Ja, aber in JSP gibt es Tag, die das gleiche bewirken wie JavaCode, der von der Schreibweise anders, aber nicht länger oder sogar besser ist. Um absolut das gleiche zu erreichen soll ich lt. irgenwelchen Conventions in JSP den JspTag, anstatt JavaCode verwenden. Damit muß ich für absolut die gleiche Sache doppelt soviel wissen.




tfa hat gesagt.:


> Ich nehme an, mit "abhängigen Techniken" meinst du sowas wie Frameworks oder Bibliotheken. Das finde ich gerade ein Vorteil von Java, dass es ein Auswahl ein Libs gibt, die meistens auch frei einsetzbar, robust, gut getestet und einfach nur praktisch sind.


Schön wenn es so wäre. Nicht nur aus Gaudi arbeite ich in Projekten, welche noch auf Java1.3 laufen.
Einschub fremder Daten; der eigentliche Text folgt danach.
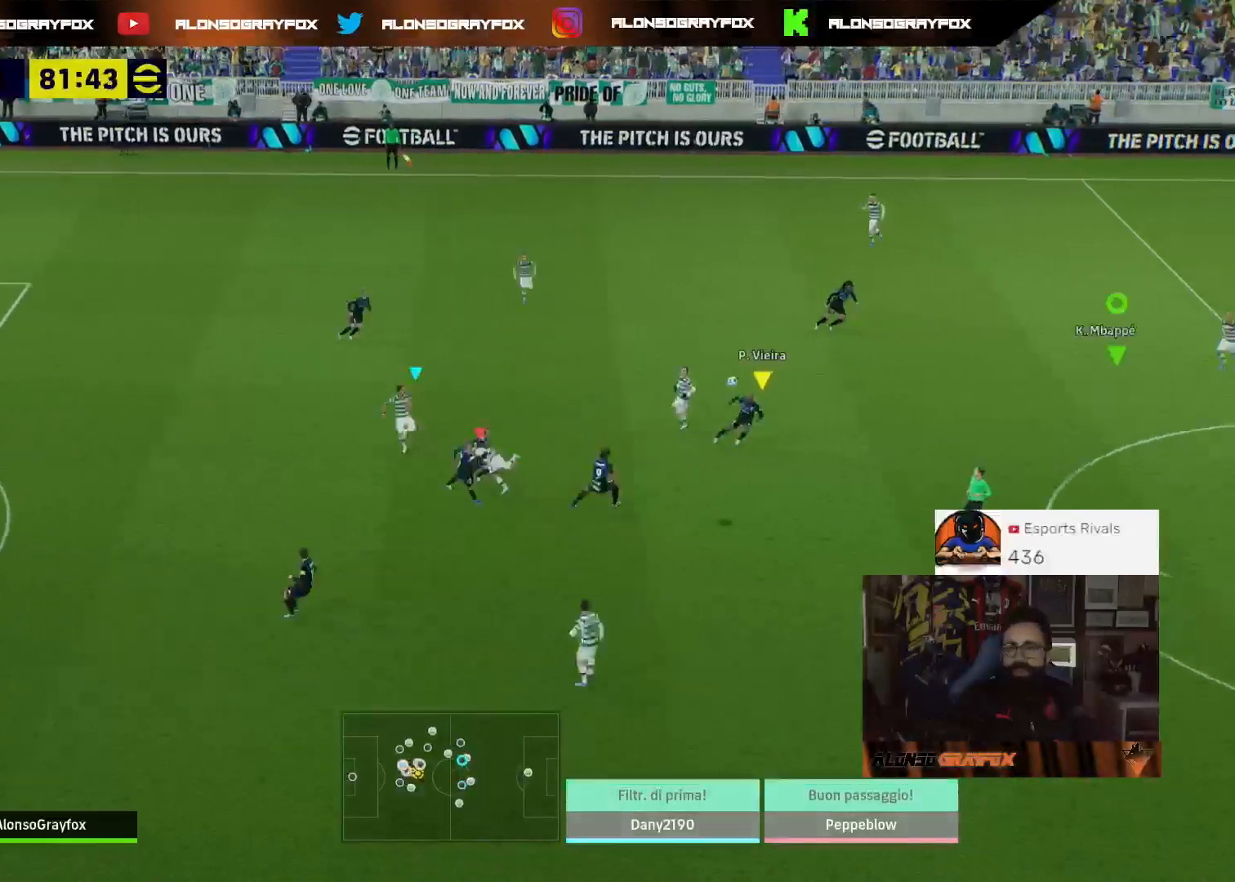
{"buttons": [], "left_stick": "up-left", "right_stick": "center", "events": [[100, "left_stick", "left"], [400, "left_stick", "up-left"]]}
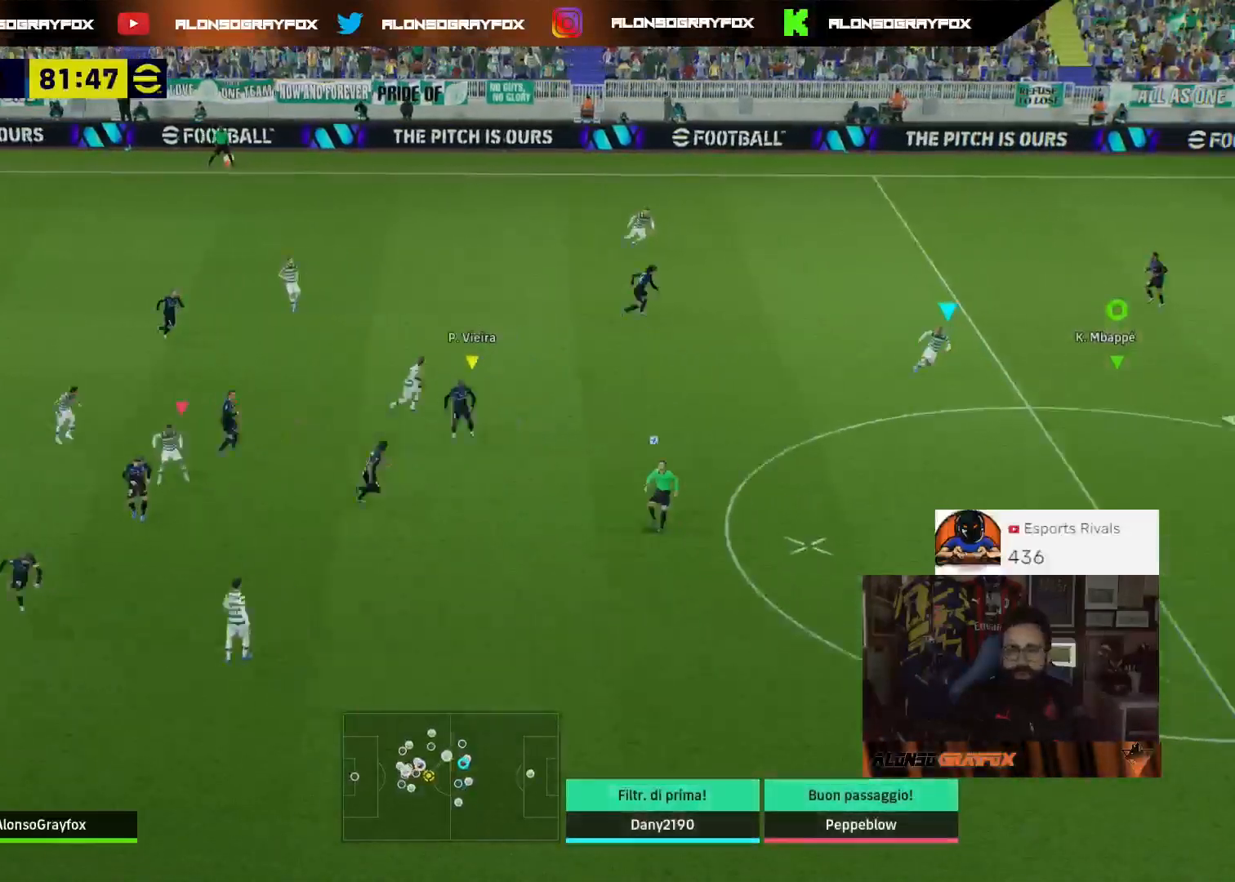
{"buttons": [], "left_stick": "up-right", "right_stick": "center", "events": [[167, "left_stick", "up"], [267, "left_stick", "up-right"]]}
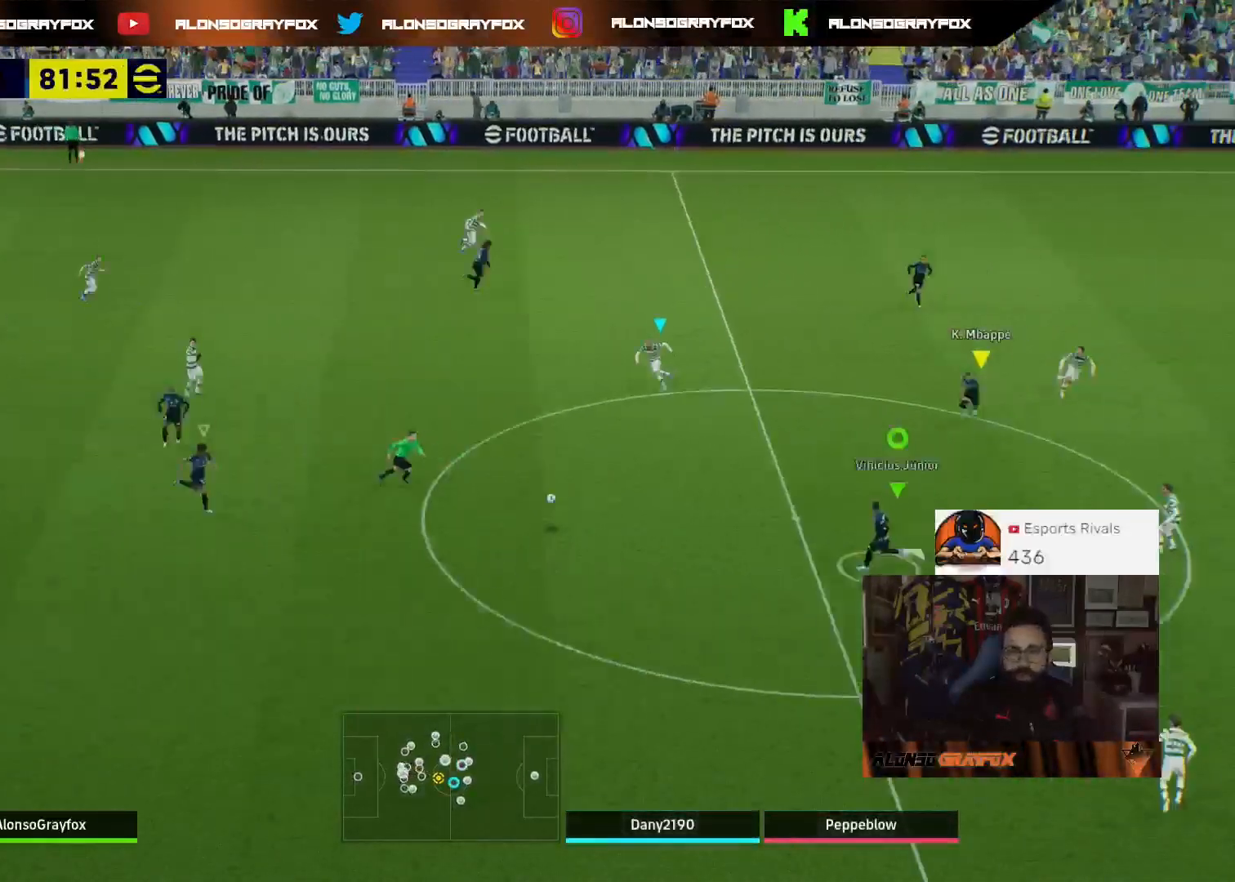
{"buttons": ["L3"], "left_stick": "up-right", "right_stick": "center", "events": [[167, "L3", "down"]]}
Legacy, aber es funktioniert zuverlässig.



tfa hat gesagt.:


> Die Alternative wäre, immer alles selbst zu basteln. Das mag in der PHP-Welt Stand der Dinge sein.


Ist es nicht, denn für alle sinnvollen Sachen gibt es in PHP eine Funktion, welche in der Standardinstallation dabei ist. So z.b. MD5, wo ich für eine verschlüsselung mit Java einen 20zeiligen Code brauche evtl. gibt es ja schon eine ext Lib, die das beinhaltet.




tfa hat gesagt.:


> Wenn du professionell arbeitest, wird dich keiner dafür bezahlen, das (möglicherweise eckige) Rad immer wieder neu zu erfinden.


In PHP nimmt man immer das eine einzige vorgefertigte Rad, welches bei angemessener Fahrweise immer zuverlässig läuft



tfa hat gesagt.:


> Wenn man Software entwickelt, sollte man sich schon _im Ansatz dafür interessieren_, was man tut.


Ja genau und das wird immer Mißverstanden. Ich bin Softwareentwickler und in einem auch noch der Progger. Ich bestelle ein Rad lege die gewünschten Eigenschaften fest und möchte es geliefert bekommen. Mich interessiert nicht im geringsten, wie sich die Gummimischung zusammensetzt oder aus welchem Material das Radlager besteht. Es soll gefälligst funktionieren, ohne daß ich daran nachbessern muß.




tfa hat gesagt.:


> Das kann ich jetzt überhaupt nicht verstehen. Du empfiehlst PHP, aber Rails ist das größte Übel?


Rails existiert zwar, aber es fehlt die Anerkennung.



tfa hat gesagt.:


> Wo ist das Problem mit den diversen Libs? Du willst wirklich alles selbst zusammenfrickeln?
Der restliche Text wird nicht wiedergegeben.